With physical distancing regulations lifting across the country, tennis coaches are excited they can resume on-court lessons.

Jack Glennane from the Victorian Tennis Academy and head coach at Fawkner Park Tennis Centre in Melbourne, admits the return has evoked many emotions.

“Everyone is so grateful to be back on court,” he said. “It’s one of the few outlets most people have for the moment. It’s amazing to see and hear the feedback from so many people.”

The Victorian Tennis Academy offers lessons from beginners to adults, with Glennane coaching around 100 students a week before COVID-19.

“The COVID-19 situation has affected everyone differently,” Glennane said. “Some students now have financial restraints, while others have had to return interstate or overseas. I’m lucky that I have a good support network at the academy to help organise lessons, contact people and encourage them to return. I know many other clubs and coaches may not have that back-up.”

New rules and guidelines present a further challenge for returning coaches and players.

“We’ve had to change how we set up drills and limiting the equipment has helped,” Glennane said.

“Players are so happy to get back on court that they are eagerly following the rules and doing their part to seeing a return to tennis stay for good.”

Being adaptive is key according to Glennane, who encourages other coaches to find ways to overcome the teaching challenges associated with physical distancing.

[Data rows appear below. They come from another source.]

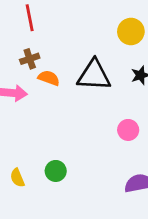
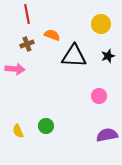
orange semicircle: (49, 78) -> (52, 35), moved

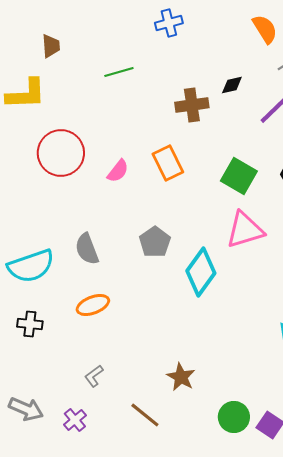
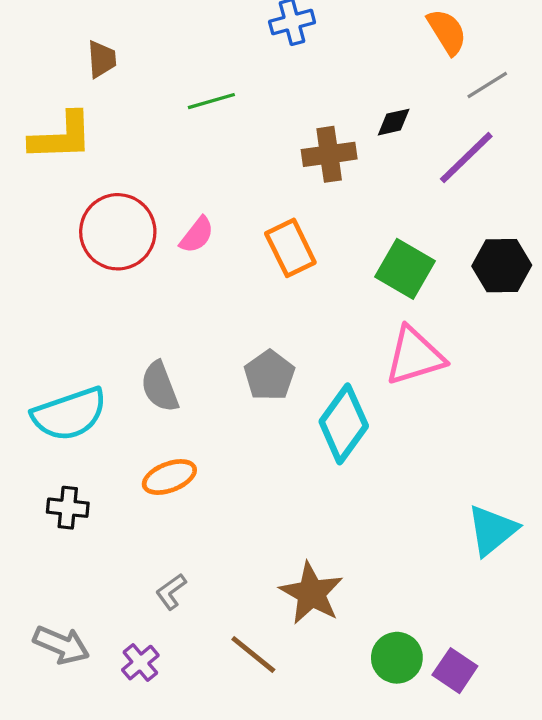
pink semicircle: (118, 171) -> (197, 235), moved
brown star: (181, 377) -> (311, 593), size x1.4

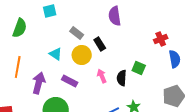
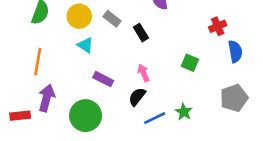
yellow circle: (82, 55) -> (79, 16), moved
black semicircle: (122, 78) -> (137, 97), moved, turned 35
purple arrow: (39, 83) -> (47, 98), moved

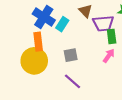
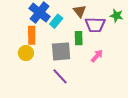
green rectangle: (112, 36) -> (79, 38), moved
gray square: (71, 55) -> (61, 51), size x1.5
yellow circle: (34, 61) -> (26, 53), size x0.6

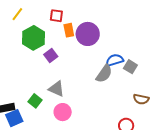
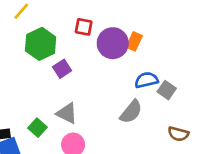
red square: (56, 16) -> (84, 27), moved
orange rectangle: (69, 30) -> (134, 41), moved, turned 32
gray semicircle: (104, 74) -> (131, 112), moved

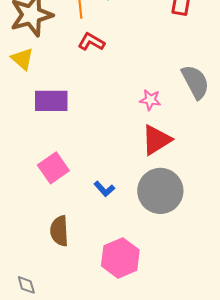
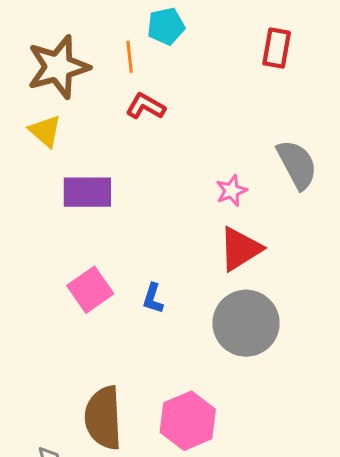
pink star: (150, 100) -> (231, 191), turned -30
blue L-shape: (104, 189) -> (153, 298), moved, turned 60
brown semicircle: (59, 231) -> (103, 418), moved, size x1.4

“I’ve become comfortable with the idea that this way of life is here to stay for a while,” he said.

Coaches at the Victorian Tennis Academy kept busy when physical distancing rules forced them off court earlier this year. Glennane said they used that period for personal development, undertaking courses and launching a podcast.

“We felt the more engaged everyone was during the time away, the quicker things would resume,” Glennane explained.

They also stayed connected with their tennis community while on-court lessons were banned, running a Fitbit group challenge to encourage them to stay active.

“Finding ways to keep the coaching team and players engaged has been a priority,” Glennane said. “We got very creative.”